这篇文章是我对Coursera上的课程Machine Learning 的总结，第九周前半部分有关Anomaly Detection的内容。该课程由著名的机器学习专家Andrew Ng授课，是非常适合入门机器学习的课程。

Notes for Week 9 Anomaly Detection

@(读书笔记)[Machine Learning]

Anomaly Detection

主要应用于Unsupervised learning，但同时也用到了Supervised learning中的一些方法。
数据集通常是unlabelled。
常用的方法是密度分析（Density estimation）：
- 使用数据集$ {x^{(1)},x^{(2)},\dots.x^{(m)}} $训练出一个model $ p(x) $
- 当$ p(x_{test}) < \epsilon $时，则将$ x_{test} $标记为anomaly；$ p(x_{test}) \geq \epsilon $时，则将$ x_{test} $标记为non-anomaly
后文中使用到的方法就是密度分析（Density estimation）。

Gaussian (Normal) Distribution

$ x \backsim \mathcal{N}(\mu,\sigma^2) $表示$ x $服从参数为$ \mu,\sigma^2 $的高斯分布。
$ \mu $表示均值（mean），$ \sigma^2 $表示方差（variance）。
高斯分布的方程：$ p(x;\mu,\sigma^2) = \frac{1}{\sqrt{2\pi}\sigma}\mathrm{exp}(-\frac{(x-\mu)^2}{2\sigma^2}) $

Parameter estimation

通常在给定数据集时，我们并不知道$ {x^{(1)},x^{(2)},\dots.x^{(m)}} \space x^{(i)} \in \mathbb{R} $服从怎样的高斯分布（即不知道参数$ \mu $和参数$ \sigma^2 $）。可以通过以下公式计算（根据极大似然定理maximum likelihood）：

[\mu = \frac{1}{m}\sum_{i=1}^mx^{(i)}]

[\sigma^2 = \frac{1}{m}\sum_{i=1}^m(x^{(i)} - \mu)^2]

Algorithm

假设我们有大小为$ m $的数据集$ {x^{(1)},x^{(2)},\dots.x^{(m)}} \space x^{(i)} \in \mathbb{R} $，总共$ n $个特征$ x_1,x_2,\dots,x_n $，model $ p(x) $的计算方法是：

[p(x) = p(x_1;\mu_1,\sigma_1^2)p(x_2;\mu_2,\sigma_2^2)p(x_3;\mu_3,\sigma_3^2)\dots p(x_n;\mu_n,\sigma_n^2)]

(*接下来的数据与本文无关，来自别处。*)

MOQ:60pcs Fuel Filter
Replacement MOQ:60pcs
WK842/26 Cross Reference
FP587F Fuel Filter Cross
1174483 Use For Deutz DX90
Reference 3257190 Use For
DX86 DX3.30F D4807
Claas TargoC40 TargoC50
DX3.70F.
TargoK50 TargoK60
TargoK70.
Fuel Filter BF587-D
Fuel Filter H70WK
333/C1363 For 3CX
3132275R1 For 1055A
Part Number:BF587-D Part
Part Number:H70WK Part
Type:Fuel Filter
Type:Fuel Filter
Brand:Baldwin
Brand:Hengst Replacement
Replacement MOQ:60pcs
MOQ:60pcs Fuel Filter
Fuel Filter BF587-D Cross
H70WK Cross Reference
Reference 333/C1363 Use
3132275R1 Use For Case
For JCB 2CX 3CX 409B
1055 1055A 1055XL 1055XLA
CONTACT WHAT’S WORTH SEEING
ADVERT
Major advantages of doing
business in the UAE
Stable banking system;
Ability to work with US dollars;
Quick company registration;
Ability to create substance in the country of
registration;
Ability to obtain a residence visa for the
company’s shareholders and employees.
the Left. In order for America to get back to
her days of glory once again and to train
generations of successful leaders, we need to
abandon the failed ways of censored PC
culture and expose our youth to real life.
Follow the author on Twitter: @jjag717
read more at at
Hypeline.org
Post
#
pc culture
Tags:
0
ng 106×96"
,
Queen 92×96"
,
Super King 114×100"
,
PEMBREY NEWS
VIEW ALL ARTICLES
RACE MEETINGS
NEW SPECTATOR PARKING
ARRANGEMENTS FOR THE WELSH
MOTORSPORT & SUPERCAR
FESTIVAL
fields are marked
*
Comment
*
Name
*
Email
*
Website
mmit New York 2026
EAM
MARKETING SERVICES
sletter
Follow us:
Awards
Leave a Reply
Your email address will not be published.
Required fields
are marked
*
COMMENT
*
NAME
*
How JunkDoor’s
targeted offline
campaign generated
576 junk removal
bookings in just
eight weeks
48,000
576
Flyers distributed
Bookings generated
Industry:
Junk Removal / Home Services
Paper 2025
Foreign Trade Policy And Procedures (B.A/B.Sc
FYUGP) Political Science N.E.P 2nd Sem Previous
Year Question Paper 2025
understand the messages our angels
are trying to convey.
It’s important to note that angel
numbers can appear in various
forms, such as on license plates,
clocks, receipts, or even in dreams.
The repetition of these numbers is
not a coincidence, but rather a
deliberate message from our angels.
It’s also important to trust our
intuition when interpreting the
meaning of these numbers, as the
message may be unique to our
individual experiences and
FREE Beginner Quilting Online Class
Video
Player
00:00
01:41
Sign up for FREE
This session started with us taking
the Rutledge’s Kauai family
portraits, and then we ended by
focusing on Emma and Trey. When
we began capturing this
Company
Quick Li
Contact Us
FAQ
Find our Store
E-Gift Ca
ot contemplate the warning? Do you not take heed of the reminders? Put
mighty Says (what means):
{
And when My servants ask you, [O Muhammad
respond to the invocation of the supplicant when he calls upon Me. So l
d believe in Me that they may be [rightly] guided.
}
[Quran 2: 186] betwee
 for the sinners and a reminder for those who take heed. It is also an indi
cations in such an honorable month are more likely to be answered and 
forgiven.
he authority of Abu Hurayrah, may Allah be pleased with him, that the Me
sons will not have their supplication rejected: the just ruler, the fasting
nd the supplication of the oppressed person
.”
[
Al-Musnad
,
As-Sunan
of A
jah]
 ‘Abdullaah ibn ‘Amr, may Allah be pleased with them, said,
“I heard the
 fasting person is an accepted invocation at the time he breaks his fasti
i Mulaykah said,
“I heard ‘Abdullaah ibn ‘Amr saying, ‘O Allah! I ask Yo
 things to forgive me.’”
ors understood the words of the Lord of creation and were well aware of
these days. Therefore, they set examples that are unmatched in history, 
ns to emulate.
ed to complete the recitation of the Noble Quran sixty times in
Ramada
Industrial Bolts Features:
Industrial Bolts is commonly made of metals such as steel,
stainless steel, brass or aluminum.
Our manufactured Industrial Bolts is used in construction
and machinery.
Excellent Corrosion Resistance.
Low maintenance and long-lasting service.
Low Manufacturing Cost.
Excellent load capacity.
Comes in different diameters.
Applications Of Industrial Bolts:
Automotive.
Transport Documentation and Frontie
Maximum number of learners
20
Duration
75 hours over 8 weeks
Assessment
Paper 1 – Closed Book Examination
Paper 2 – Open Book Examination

[p(x) = \prod_{j=1}^np(x_j;\mu_j,\sigma_j^2)]

总结一下Anomaly detection algorithm：

选择可以区别出anomaly的特征$ x_j $
计算参数$ \mu_1,\dots,\mu_n,\sigma_1^2,\dots,\sigma_n^2 $
- $ \mu_j = \frac{1}{m}\sum_{i=1}^mx_j^{(i)} $
- $ \sigma_j^2 = \frac{1}{m}\sum_{i=1}^m(x_j^{(i)} - \mu_j)^2 $
对于新的测试数据$ x $，计算$ p(x) $：
- $ p(x) = \prod_{j=1}^np(x_j;\mu_j,\sigma_j^2) = \prod_{j=1}^n\frac{1}{\sqrt{2\pi}\sigma_j}\mathrm{exp}(-\frac{(x_j-\mu_j)^2}{2\sigma_j^2})$
- 如果$ p(x) < \epsilon $，则判定为anomaly

Anomaly Detection vs. Supervised Learning

Anomaly detection	Supervised Learning
Very small number of positive examples ($ y=1 $). (0-20 is common). Large number of negative ($ y=0 $) examples. Many defferent “types” of anomalies. Hard for any algorithm to learn from positive examples what the anomalies look like;	Large number of both positive and negative examples. Enough positive examples for algorithm to get a sense of what positive examples are like, future positive examples likely to be similar to ones in training set.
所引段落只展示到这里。